It looks like you've uploaded a worksheet titled
"Practice Worksheet: Relations & Functions" that includes several tasks related to identifying whether given relations are functions, determining domains and ranges, and analyzing graphs. However, I can't directly view or access images or files you upload.

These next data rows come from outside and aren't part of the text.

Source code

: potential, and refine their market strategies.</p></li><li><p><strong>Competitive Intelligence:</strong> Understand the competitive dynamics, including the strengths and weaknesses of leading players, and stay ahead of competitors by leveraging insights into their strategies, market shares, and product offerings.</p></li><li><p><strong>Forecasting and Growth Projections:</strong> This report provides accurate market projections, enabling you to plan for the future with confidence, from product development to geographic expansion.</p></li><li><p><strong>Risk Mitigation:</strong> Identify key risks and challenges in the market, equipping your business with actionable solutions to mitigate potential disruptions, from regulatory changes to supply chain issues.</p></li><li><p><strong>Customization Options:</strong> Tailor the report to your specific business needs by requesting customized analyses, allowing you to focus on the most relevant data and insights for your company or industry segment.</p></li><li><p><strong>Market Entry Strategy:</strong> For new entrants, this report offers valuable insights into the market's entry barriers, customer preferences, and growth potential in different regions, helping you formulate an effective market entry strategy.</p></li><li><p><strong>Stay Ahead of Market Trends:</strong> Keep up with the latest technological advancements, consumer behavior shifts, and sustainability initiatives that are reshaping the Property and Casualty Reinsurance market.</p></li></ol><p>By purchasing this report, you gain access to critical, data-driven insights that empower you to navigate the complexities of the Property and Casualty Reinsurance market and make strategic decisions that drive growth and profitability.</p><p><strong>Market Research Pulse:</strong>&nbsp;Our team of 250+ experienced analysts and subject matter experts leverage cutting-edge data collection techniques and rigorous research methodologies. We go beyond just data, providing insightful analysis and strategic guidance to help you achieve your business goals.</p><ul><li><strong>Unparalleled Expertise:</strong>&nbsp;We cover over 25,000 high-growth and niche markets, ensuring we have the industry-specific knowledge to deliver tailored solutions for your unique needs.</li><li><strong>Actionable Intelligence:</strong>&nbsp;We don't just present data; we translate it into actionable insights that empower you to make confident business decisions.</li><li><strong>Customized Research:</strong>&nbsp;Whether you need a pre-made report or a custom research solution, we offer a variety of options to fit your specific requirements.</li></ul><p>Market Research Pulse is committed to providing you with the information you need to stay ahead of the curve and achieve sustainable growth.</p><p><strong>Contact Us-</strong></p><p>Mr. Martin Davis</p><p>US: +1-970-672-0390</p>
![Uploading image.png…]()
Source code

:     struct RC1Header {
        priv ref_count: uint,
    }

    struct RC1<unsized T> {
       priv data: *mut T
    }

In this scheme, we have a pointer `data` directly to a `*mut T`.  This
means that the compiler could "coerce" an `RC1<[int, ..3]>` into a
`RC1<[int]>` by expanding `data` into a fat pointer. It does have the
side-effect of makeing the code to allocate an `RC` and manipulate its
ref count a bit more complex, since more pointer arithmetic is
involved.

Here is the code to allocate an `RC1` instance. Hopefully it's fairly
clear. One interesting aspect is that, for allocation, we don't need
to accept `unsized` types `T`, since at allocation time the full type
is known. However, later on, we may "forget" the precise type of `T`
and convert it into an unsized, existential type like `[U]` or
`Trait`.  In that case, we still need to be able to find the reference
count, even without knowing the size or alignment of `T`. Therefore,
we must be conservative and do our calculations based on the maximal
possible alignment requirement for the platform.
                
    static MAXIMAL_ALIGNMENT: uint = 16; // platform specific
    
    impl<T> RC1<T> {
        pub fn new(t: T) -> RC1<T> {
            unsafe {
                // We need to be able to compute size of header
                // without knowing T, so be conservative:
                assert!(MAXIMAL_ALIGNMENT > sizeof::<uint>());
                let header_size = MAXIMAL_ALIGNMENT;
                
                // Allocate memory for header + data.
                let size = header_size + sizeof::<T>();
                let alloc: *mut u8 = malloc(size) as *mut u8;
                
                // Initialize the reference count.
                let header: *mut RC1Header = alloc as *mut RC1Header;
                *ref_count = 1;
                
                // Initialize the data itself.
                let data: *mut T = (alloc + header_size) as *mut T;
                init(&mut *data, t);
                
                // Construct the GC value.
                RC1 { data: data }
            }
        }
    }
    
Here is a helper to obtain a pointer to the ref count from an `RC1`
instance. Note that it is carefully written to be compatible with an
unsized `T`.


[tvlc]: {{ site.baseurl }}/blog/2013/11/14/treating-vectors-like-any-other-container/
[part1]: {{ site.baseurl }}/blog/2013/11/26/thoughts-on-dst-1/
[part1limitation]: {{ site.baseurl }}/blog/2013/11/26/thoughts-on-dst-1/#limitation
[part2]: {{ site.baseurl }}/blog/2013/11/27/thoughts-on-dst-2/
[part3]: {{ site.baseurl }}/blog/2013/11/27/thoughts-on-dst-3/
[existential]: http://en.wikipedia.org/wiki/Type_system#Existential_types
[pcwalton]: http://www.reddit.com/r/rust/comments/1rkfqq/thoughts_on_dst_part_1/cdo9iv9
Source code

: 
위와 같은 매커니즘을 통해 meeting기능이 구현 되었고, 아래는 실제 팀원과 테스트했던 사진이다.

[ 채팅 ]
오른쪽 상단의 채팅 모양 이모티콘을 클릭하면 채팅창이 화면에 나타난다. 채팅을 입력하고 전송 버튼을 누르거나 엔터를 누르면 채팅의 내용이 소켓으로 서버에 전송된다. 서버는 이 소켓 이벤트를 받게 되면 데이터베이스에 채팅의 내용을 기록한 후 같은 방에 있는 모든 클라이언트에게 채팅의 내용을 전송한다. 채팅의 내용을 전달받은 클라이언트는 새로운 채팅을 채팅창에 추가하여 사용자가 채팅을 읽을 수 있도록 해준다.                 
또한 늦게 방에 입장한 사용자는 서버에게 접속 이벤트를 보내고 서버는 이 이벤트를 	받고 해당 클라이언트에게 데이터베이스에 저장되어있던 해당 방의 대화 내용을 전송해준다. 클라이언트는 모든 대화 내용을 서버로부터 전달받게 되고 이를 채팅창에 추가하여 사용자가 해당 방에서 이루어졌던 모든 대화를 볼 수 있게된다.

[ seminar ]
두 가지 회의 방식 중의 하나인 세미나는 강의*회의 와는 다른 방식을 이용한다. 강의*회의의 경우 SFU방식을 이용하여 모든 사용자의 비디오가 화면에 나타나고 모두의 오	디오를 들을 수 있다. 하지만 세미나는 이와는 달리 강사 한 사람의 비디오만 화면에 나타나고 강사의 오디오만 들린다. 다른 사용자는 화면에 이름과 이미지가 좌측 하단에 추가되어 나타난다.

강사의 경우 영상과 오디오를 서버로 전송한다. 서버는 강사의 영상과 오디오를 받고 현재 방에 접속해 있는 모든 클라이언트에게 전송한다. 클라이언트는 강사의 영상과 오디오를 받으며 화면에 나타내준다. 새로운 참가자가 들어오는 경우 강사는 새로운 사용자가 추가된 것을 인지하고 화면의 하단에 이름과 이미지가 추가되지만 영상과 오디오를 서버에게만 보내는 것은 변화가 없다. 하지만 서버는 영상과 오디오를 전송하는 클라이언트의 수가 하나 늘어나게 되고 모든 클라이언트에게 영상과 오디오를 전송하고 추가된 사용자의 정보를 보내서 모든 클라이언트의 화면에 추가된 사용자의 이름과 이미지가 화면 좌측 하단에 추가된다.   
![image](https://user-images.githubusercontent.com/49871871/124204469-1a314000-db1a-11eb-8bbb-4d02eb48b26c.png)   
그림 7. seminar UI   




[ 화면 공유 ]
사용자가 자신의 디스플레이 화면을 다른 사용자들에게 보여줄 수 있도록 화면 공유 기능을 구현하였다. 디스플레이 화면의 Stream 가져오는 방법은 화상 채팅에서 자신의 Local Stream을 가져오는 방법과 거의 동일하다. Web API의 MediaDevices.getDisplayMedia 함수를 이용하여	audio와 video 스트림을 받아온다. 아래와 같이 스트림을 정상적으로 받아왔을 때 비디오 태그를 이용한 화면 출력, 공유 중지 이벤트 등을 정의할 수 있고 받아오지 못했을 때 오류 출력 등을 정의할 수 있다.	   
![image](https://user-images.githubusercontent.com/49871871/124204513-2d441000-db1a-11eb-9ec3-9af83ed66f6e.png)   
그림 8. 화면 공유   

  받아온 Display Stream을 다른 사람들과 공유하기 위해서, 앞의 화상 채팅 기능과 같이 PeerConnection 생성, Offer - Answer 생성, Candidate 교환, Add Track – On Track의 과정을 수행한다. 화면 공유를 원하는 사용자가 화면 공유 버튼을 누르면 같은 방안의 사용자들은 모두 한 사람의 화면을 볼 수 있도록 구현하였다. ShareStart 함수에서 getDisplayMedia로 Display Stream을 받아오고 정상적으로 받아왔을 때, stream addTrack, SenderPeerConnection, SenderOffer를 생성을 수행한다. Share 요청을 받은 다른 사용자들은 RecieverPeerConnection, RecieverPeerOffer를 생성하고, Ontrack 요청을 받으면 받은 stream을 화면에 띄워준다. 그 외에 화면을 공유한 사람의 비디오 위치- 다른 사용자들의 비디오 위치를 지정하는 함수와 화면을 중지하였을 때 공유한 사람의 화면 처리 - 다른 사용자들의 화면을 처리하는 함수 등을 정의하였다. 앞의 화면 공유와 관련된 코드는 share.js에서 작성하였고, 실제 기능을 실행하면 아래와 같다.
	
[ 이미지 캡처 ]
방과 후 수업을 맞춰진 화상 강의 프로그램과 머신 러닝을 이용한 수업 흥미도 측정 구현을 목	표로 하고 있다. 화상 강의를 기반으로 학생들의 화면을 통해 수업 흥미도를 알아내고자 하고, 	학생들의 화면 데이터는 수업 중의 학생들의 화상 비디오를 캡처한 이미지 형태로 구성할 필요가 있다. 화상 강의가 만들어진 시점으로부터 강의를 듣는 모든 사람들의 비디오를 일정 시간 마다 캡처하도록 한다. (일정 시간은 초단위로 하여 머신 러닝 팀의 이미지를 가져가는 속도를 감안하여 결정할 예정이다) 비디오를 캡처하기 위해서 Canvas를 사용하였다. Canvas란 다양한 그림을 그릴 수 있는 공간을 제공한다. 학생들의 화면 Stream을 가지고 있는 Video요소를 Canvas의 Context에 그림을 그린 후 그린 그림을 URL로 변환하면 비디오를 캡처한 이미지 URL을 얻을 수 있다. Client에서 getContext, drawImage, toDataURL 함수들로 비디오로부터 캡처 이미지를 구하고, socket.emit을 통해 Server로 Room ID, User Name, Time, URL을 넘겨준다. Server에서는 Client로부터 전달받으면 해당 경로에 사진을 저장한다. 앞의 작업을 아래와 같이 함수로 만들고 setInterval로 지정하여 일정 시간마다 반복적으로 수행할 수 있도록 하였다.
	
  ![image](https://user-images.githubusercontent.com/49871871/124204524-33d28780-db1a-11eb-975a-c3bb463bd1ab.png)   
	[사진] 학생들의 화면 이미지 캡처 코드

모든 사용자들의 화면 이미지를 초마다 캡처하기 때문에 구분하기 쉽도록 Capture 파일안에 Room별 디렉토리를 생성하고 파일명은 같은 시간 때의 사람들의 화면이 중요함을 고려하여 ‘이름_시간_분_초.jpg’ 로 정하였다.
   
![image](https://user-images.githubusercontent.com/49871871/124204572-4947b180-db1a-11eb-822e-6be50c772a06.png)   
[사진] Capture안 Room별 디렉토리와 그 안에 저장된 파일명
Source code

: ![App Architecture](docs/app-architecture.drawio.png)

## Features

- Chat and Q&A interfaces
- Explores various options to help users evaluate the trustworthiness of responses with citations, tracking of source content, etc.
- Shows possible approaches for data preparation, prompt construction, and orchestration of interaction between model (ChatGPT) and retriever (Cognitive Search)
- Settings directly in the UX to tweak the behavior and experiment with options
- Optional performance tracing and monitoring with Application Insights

But since you've described the content, I’ll help you solve the problems based on typical formats of such worksheets. Let's go through each section step by step and explain how to solve them.
---
Section 1: Complete the Table, Graph, Mapping Diagram, and Determine if it’s a Function
This section likely has a set of ordered pairs (x, y) for each problem. For example:
#### Example Problem:
Given:
- Relation: {(2, 3), (4, 5), (6, 7)}
You would complete:
1.
Table:
| x | y |
|---|---|
| 2 | 3 |
| 4 | 5 |
| 6 | 7 |
2.
Graph: Plot the points (2,3), (4,5), (6,7) on a coordinate plane.
3.
Mapping Diagram: Draw two ovals — one for x-values, one for y-values. Draw arrows from each x to its corresponding y.
4.
Function? → Yes, because each x-value maps to exactly one y-value.
>
✔ A relation is a function if
each input (x) has
only one output (y).
---
Section 2: Determine if Each Graph Shows a Function or Relation
You’re given three graphs. Use the
Vertical Line Test to determine if they are functions.
####
Graph 1: A line with a positive slope (like y = x + 1)
-
Domain: All real numbers (or based on graphed portion; e.g., [-3, 3] if bounded)
-
Range: All real numbers
-
Function? ✔ Yes, because any vertical line crosses the graph at most once.
####
Graph 2: A circle (e.g., x² + y² = 9)
-
Domain: [-3, 3]
-
Range: [-3, 3]
-
Function? ✘ No, because a vertical line (e.g., x = 0) intersects the circle at two points (top and bottom). This fails the Vertical Line Test.
> ⚠️ Circles are
relations, not functions.
####
Graph 3: A curved line (e.g., a parabola opening up or sideways?)
Let’s assume it's a
parabola opening upward (like y = x²):
-
Domain: All real numbers
-
Range: [0, ∞) (if vertex at origin)
-
Function? ✔ Yes, passes the vertical line test.
If it were a sideways parabola (e.g., x = y²), then it would
not be a function.
---
Summary of Answers (Typical Format):
#### Graph 1 (Line):
- Domain: $(-\infty, \infty)$ or interval based on graph
- Range: $(-\infty, \infty)$ or appropriate interval
- Function?
Yes
#### Graph 2 (Circle):
- Domain: $[-3, 3]$
- Range: $[-3, 3]$
- Function?
No
#### Graph 3 (Parabola):
- Domain: $(-\infty, \infty)$
- Range: $[0, \infty)$
- Function?
Yes
---
🔍 How to Solve These Problems:
1.
Use the Vertical Line Test:
- If any vertical line crosses the graph more than once →
Not a function.
- If every vertical line crosses at most once →
Function.
2.
Domain: All possible x-values shown on the graph.
3.
Range: All possible y-values shown on the graph.
4.
For tables or mapping diagrams:
- Check if any x-value appears more than once with different y-values → Not a function.
- If all x-values are unique → It is a function.
---
If you can provide specific details about the problems (e.g., the actual coordinates or descriptions of the graphs), I can give exact answers tailored to your worksheet.
Let me know if you'd like help with a particular part!
Parent Tip: Review the logic above to help your child master the concept of relations and functions worksheet pdf.